Adjournment of trial
Counsel for the plaintiff informed me that in the event that I did not allow the application, the plaintiff would wish to interrogate the defendant with respect to matters relating to the circumstances in which, on the plaintiff's case, the bus lurched forward and stopped suddenly.
In addition, counsel said that the plaintiff may wish to file a reply in which issues of election, waiver and/or estoppel may be raised. By dismissing this application I have not made any determination as to whether these issues are arguable. Those matters were not raised in argument before me. They may be arguable: see, for example, Commonwealth v Verwayen (1990) 95 ALR 321.
It is most unsatisfactory that there be an adjournment of a trial listed for late January 2013 in respect to which trial dates were allocated on 10 September 2012.

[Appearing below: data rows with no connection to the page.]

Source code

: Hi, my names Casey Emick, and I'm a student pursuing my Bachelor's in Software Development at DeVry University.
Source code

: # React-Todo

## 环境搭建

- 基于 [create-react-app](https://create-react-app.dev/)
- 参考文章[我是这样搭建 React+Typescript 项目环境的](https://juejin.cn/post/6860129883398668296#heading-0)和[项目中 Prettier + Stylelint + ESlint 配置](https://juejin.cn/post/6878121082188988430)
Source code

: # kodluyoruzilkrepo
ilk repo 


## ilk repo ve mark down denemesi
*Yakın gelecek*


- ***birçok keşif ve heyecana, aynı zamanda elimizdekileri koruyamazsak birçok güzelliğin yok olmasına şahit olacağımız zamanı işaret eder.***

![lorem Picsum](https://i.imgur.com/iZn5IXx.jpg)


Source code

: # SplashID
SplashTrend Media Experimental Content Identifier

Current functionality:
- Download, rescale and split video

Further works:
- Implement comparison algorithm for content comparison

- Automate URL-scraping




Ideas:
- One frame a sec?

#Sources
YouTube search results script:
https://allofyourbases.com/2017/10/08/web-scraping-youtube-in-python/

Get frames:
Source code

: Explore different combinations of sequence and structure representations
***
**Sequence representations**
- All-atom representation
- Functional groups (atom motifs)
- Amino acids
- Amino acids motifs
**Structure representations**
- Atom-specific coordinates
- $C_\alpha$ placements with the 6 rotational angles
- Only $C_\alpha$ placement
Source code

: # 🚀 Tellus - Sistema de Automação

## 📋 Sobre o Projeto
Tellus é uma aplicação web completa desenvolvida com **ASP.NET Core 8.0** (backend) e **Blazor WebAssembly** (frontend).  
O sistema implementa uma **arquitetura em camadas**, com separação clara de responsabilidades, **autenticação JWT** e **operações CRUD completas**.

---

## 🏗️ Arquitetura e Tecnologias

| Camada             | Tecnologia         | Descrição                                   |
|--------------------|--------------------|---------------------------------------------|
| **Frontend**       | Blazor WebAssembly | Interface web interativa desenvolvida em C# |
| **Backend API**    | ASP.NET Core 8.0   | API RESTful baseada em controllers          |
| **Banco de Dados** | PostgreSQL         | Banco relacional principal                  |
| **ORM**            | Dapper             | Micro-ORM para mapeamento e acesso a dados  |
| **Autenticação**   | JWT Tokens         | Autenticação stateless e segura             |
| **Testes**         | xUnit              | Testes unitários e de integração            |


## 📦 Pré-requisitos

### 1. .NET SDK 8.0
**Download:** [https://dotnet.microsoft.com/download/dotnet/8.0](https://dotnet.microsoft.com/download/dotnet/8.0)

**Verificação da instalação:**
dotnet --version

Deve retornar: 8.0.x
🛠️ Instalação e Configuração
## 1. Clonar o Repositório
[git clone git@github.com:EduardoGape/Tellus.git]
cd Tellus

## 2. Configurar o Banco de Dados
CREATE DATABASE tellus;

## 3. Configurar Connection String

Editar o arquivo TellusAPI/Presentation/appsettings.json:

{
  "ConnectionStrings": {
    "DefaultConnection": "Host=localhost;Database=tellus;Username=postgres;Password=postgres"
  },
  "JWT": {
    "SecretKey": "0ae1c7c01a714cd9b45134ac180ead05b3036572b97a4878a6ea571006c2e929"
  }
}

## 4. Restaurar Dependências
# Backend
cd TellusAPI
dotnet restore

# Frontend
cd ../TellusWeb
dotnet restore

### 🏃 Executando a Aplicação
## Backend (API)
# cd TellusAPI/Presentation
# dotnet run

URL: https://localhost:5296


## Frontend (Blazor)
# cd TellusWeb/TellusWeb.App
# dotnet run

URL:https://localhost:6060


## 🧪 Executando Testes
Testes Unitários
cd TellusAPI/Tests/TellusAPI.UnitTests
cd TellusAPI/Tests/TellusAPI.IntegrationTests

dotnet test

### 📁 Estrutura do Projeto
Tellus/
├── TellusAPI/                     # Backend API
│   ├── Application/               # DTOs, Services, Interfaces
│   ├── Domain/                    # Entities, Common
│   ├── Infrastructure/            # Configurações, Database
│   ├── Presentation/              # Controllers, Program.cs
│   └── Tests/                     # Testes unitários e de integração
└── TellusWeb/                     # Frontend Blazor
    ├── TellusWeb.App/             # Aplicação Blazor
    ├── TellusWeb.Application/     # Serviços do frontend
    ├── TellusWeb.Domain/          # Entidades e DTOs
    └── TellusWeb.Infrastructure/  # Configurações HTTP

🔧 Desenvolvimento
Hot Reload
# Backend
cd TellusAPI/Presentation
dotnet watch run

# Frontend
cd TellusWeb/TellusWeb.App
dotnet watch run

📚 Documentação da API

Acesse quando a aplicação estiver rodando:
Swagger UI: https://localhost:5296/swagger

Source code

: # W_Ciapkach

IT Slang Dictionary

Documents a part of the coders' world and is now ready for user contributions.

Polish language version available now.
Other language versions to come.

As I say, the fault lies at the feet of the plaintiff's advisers. Be that as it may, it would not in my view be in the interests of justice for the plaintiff to be required to go to trial when she is not ready to do so.
Whilst principles of case management are important, the fact is that this court is able to list civil trials at relatively short notice.
In balancing the prejudice to the plaintiff and to the defendant by the trial proceeding on the allocated dates, rather than on subsequent dates and taking into account all relevant circumstances in this case, the balance favours the plaintiff.
I will hear the parties as to whether directions ought to be made by me as to any further pleadings and/or interlocutory matters or whether those issues are best left to a registrar on a directions hearing.
The orders I propose making are:
1.There be an extension of time for the filing of this application to 7 December 2012.
2.The plaintiff's application to strike out the amended defence or any part be dismissed.
3.The dates for the trial of this action commencing 21 January 2013 be vacated.
4.The plaintiff pay the defendant's costs of and incidental to this application and any costs thrown away by the adjournment of the trial to be taxed and paid in any event.